What you need to do: Which lines in the items below contain the string "extrude" with case matching exactly? Extract each of those lines.

※

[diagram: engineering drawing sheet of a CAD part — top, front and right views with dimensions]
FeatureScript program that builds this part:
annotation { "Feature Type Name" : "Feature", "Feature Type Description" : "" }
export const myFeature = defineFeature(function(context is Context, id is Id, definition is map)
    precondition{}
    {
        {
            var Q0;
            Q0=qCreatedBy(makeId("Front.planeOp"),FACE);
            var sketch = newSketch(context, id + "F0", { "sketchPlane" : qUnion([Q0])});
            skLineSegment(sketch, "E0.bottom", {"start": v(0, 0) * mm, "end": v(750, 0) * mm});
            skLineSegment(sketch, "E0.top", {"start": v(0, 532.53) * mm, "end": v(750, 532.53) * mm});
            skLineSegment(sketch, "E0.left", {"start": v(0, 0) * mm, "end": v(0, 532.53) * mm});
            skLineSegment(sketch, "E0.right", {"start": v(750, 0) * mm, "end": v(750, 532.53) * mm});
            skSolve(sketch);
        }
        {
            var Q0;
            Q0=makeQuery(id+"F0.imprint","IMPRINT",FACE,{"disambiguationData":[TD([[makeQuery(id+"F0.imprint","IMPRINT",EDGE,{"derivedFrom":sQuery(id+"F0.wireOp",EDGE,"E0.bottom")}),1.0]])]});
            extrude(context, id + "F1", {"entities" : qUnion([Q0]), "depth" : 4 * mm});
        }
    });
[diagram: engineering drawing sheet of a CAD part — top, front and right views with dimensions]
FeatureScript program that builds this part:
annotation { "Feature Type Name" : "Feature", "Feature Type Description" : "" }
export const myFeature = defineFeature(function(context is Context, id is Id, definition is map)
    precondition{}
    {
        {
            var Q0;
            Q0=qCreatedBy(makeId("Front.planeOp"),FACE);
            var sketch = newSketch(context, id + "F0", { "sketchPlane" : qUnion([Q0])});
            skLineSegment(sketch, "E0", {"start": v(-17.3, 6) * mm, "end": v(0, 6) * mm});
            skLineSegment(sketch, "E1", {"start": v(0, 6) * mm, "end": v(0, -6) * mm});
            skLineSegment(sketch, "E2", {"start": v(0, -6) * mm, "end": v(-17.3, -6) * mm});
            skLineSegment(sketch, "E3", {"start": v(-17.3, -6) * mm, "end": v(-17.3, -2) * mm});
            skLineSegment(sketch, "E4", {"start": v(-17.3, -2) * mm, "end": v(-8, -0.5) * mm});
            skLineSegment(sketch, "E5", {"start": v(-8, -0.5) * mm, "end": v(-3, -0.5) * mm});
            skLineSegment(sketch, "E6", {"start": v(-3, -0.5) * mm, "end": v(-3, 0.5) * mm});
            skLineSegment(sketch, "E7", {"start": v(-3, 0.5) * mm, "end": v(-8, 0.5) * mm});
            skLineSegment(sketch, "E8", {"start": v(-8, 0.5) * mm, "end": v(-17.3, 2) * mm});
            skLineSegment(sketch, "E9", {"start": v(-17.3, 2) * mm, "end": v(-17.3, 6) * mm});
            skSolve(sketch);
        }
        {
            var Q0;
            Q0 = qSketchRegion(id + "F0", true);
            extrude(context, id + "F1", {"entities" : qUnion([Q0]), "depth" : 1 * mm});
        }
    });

※

Solution to this exercise:
            extrude(context, id + "F1", {"entities" : qUnion([Q0]), "depth" : 4 * mm});
            extrude(context, id + "F1", {"entities" : qUnion([Q0]), "depth" : 1 * mm});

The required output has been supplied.